--- WHAT TO PRODUCE ---
Give back all of the records underneath exactly, with no omissions.

--- TASK MATERIAL ---
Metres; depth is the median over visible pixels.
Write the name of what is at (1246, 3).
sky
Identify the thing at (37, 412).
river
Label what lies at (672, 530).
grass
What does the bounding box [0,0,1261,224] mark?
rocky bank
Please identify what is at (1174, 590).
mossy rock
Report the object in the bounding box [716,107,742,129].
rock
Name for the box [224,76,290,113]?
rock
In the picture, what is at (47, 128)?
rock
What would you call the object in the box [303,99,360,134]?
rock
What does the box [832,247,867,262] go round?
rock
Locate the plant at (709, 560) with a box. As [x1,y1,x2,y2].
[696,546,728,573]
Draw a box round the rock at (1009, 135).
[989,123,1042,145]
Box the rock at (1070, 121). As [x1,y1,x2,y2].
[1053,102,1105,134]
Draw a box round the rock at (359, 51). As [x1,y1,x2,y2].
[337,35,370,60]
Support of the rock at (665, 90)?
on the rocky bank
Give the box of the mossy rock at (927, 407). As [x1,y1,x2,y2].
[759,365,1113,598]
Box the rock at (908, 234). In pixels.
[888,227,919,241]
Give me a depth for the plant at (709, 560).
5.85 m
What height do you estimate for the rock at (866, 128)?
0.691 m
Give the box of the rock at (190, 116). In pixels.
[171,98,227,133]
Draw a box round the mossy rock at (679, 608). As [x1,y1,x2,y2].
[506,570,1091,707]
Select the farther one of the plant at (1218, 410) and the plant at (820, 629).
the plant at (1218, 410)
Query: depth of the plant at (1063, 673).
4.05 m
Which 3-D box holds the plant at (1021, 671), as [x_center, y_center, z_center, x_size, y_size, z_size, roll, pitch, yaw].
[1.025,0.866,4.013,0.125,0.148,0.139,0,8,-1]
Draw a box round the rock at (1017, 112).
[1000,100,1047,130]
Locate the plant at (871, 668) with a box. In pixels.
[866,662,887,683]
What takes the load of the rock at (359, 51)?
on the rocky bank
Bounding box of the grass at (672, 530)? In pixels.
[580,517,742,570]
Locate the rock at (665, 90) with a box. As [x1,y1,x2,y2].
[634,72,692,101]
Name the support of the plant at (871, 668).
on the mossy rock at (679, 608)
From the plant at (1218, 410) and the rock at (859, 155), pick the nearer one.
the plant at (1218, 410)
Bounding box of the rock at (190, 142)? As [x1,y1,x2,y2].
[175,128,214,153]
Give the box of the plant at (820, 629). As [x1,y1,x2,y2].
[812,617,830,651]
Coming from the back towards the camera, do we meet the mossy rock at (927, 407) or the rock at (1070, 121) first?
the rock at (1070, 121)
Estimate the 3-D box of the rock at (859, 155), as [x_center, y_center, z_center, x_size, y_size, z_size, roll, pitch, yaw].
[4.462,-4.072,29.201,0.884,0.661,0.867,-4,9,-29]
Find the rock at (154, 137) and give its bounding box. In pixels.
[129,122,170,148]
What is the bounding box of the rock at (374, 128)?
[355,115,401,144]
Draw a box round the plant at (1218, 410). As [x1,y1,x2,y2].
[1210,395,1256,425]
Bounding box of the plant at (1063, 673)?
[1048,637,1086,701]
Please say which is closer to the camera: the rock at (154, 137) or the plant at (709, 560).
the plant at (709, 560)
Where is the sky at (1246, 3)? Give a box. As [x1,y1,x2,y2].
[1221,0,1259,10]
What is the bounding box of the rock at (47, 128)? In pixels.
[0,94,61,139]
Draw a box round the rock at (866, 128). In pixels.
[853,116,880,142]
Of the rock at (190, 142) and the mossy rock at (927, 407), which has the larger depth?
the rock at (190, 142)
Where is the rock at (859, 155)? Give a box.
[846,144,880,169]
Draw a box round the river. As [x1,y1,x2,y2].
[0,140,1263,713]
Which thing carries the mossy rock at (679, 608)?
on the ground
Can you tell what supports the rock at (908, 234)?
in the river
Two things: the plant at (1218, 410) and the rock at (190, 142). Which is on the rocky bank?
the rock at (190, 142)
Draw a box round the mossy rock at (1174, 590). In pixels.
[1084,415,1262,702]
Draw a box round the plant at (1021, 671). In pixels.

--- WRITTEN SOLUTION ---
Metres; depth is the median over visible pixels.
Write the name of what is at (1246, 3).
sky
Identify the thing at (37, 412).
river
Label what lies at (672, 530).
grass
What does the bounding box [0,0,1261,224] mark?
rocky bank
Please identify what is at (1174, 590).
mossy rock
Report the object in the bounding box [716,107,742,129].
rock
Name for the box [224,76,290,113]?
rock
In the picture, what is at (47, 128)?
rock
What would you call the object in the box [303,99,360,134]?
rock
What does the box [832,247,867,262] go round?
rock
Locate the plant at (709, 560) with a box. As [x1,y1,x2,y2].
[696,546,728,573]
Draw a box round the rock at (1009, 135).
[989,123,1042,145]
Box the rock at (1070, 121). As [x1,y1,x2,y2].
[1053,102,1105,134]
Draw a box round the rock at (359, 51). As [x1,y1,x2,y2].
[337,35,370,60]
Support of the rock at (665, 90)?
on the rocky bank
Give the box of the mossy rock at (927, 407). As [x1,y1,x2,y2].
[759,365,1113,598]
Box the rock at (908, 234). In pixels.
[888,227,919,241]
Give me a depth for the plant at (709, 560).
5.85 m
What height do you estimate for the rock at (866, 128)?
0.691 m
Give the box of the rock at (190, 116). In pixels.
[171,98,227,133]
Draw a box round the mossy rock at (679, 608). As [x1,y1,x2,y2].
[506,570,1091,707]
Select the farther one of the plant at (1218, 410) and the plant at (820, 629).
the plant at (1218, 410)
Query: depth of the plant at (1063, 673).
4.05 m
Which 3-D box holds the plant at (1021, 671), as [x_center, y_center, z_center, x_size, y_size, z_size, roll, pitch, yaw].
[1.025,0.866,4.013,0.125,0.148,0.139,0,8,-1]
Draw a box round the rock at (1017, 112).
[1000,100,1047,130]
Locate the plant at (871, 668) with a box. In pixels.
[866,662,887,683]
What takes the load of the rock at (359, 51)?
on the rocky bank
Bounding box of the grass at (672, 530)? In pixels.
[580,517,742,570]
Locate the rock at (665, 90) with a box. As [x1,y1,x2,y2].
[634,72,692,101]
Name the support of the plant at (871, 668).
on the mossy rock at (679, 608)
From the plant at (1218, 410) and the rock at (859, 155), pick the nearer one.
the plant at (1218, 410)
Bounding box of the rock at (190, 142)? As [x1,y1,x2,y2].
[175,128,214,153]
Give the box of the plant at (820, 629). As [x1,y1,x2,y2].
[812,617,830,651]
Coming from the back towards the camera, do we meet the mossy rock at (927, 407) or the rock at (1070, 121) first?
the rock at (1070, 121)
Estimate the 3-D box of the rock at (859, 155), as [x_center, y_center, z_center, x_size, y_size, z_size, roll, pitch, yaw].
[4.462,-4.072,29.201,0.884,0.661,0.867,-4,9,-29]
Find the rock at (154, 137) and give its bounding box. In pixels.
[129,122,170,148]
What is the bounding box of the rock at (374, 128)?
[355,115,401,144]
Draw a box round the plant at (1218, 410). As [x1,y1,x2,y2].
[1210,395,1256,425]
Bounding box of the plant at (1063, 673)?
[1048,637,1086,701]
Please say which is closer to the camera: the rock at (154, 137) or the plant at (709, 560).
the plant at (709, 560)
Where is the sky at (1246, 3)? Give a box. As [x1,y1,x2,y2].
[1221,0,1259,10]
What is the bounding box of the rock at (47, 128)? In pixels.
[0,94,61,139]
Draw a box round the rock at (866, 128). In pixels.
[853,116,880,142]
Of the rock at (190, 142) and the mossy rock at (927, 407), which has the larger depth?
the rock at (190, 142)
Where is the rock at (859, 155)? Give a box.
[846,144,880,169]
Draw a box round the river. As [x1,y1,x2,y2].
[0,140,1263,713]
Which thing carries the mossy rock at (679, 608)?
on the ground
Can you tell what supports the rock at (908, 234)?
in the river
Two things: the plant at (1218, 410) and the rock at (190, 142). Which is on the rocky bank?
the rock at (190, 142)
Draw a box round the mossy rock at (1174, 590). In pixels.
[1084,415,1262,702]
Draw a box round the plant at (1021, 671). In pixels.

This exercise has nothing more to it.